Acordei em uma sala muito da minúscula, sem iluminação alguma, o chão cimentado. Perdera dois dentes, mas não lembrava de ter apanhado. Sentei-me. Havia uma figura na minha frente. Nos encaramos por uma suspensão de tempo. 
- Você é a pichadora. 
- Você é a mãe solteira.
Nos dávamos muito bem, éramos, as duas, muito silenciosas, ela comia a carne do meu prato e me deixava um resto de arroz para completar a marmita. Quando eu abafava o choro entre os dentes, ela fingia estar dormindo e me deixava em paz. Além disso criamos um sistema de rodízio, quando vinham os homens, uma por vez se posicionava na frente da porta e a outra se escondia com a bênção do breu, atrás da latrina. Dessa forma revezávamos, ninguém era violentada duas vezes seguidas. 

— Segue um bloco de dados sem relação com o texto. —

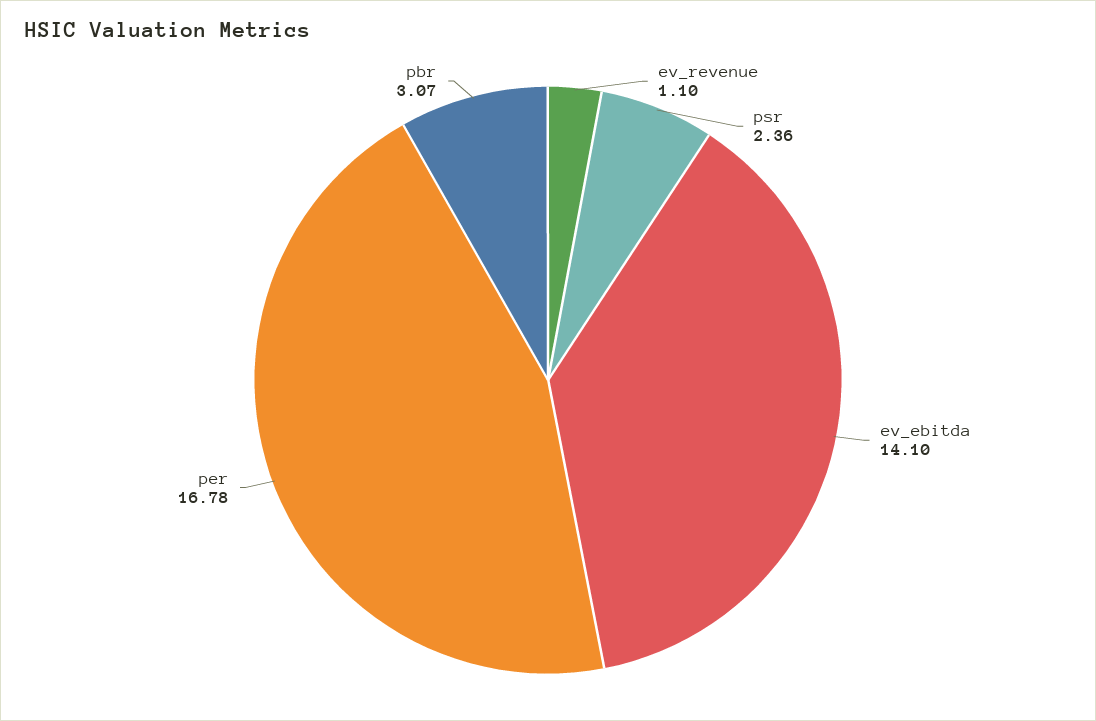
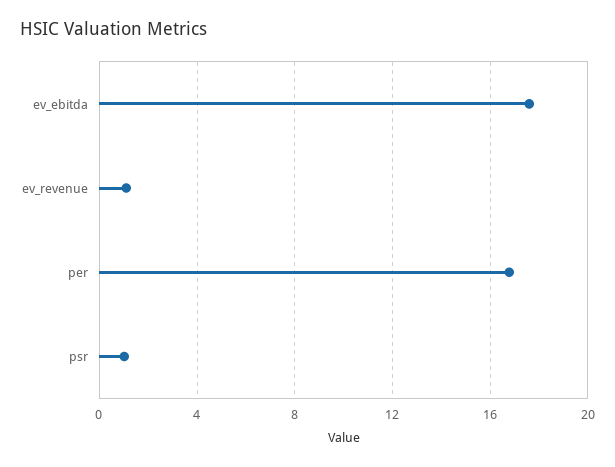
  {
    "ev_revenue": 1.1,
-   "psr": 2.36,
+   "psr": 1,
-   "ev_ebitda": 14.1,
+   "ev_ebitda": 17.5,
-   "per": 16.78,
+   "per": 16.78
-   "pbr": 3.07
  }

É difícil dizer quanto tempo estivemos ali, em cativeiro. É terrivelmente complexo administrar a corredura do tempo quando não há luz do sol. Algumas vezes, Mãe cortava o silêncio e balbuciava “É lua cheia”, ou coisa do gênero. Seu ciclo menstrual desconsiderava as paredes. Enquanto durou a clausura, Mãe engravidou duas vezes; um tiraram, o outro retirou-se por espontânea vontade. 

Em tal momento, abriram a porta e anunciaram que meu advogado estava ali. A luz que vinha da sala ao lado entrava como tsunami pra dentro do cristalino, bateu a enxaqueca, meu cérebro palpitou. Não permitiram que eu me sentasse. 
- A senhora é uma mulher de muita sorte, sim senhor. Hoje o dia da liberdade! É com sensação de dever cumprido que lhe informo que até o final deste dia, você estará reintroduzida à sociedade!
Tratava-se de um novo método de reabilitação para mulheres (se você já assistiu Laranja Mecânica sabe exatamente ao que me refiro). Pelo menos oitenta por cento das fêmeas brasileiras estavam encarceradas e os geógrafos gerais procupavam-se com a questão demográfica do império. Foram buscar a solução no estrangeiro e ali estava.

Um carro me deixou em casa. Eu não tinha chave alguma, bati à porta. Um homem atendeu. Lhe expliquei a situação: estivera afastada, perdera o contrato do aluguel e, de resto, só queria saber se restava algum dos meus pertences ou alguma compaixão nele que me permitisse dormir ali aquela noite. Combinamos que mediante um boquete esporádico a cama do quarto de hóspedes era minha. Na minha época, ao entrar naquele quarto, me invadia o cheiro de tinta e cera - céus - até mesmo o cheiro do couro da tela, da farpa da madeira do cavalete, o cheiro de aerosol do estêncil guardado nos armários. Havia, agora, cheiro de peido, um sofá-cama e uma televisão. Tomei o primeiro banho da minha vida. Minhas unhas já enrolavam por cima de si mesmas, acuadas. Cortei o cabelo. O Homem me deu uma cerveja e ligamos a televisão.

Eis o método: mulheres figuravam pela tela, todas grávidas, mas, ele me explicou, nenhum bebê nasceria. 
- É o futurismo da focinheira! 
A cada nove meses éramos recrutadas e encubadas. Algumas de nós daríamos a luz aos filhos do estado, ou às futuras parideiras (“Não é comum que permitamos o nascimento de fêmeas, porque levamos em conta a quantidade de revoltosas rebeliosas que fogem aos Palmares da vida e as geram por lá. Além do mais, você sabe quantos filhos uma mulher pode ter na vida? Quer dizer, o controle natalino das novas Mães leva em conta o erro no controle, então baixamos a taxa mensal de permissão infanto-feminina. É economia, você não entenderia”). A maioria de nós carregava uma espécie de software na barriga, um vírus de mimetismo da gravidez. O barrigão estaria ali por nove meses, as dores, a fraqueza e o cansaço. No momento do parto o programa seria removido via cesária e em alguns meses seríamos recrutadas novamente. O xís da questão, o Homem dizia, é que elas não sabem e nunca saberão se há um filho de fato. É a parte mais hilária.


Minha gravidez estava marcada para dali a uma semana. Era mais do que muito tempo para arquitetar o que eu faria.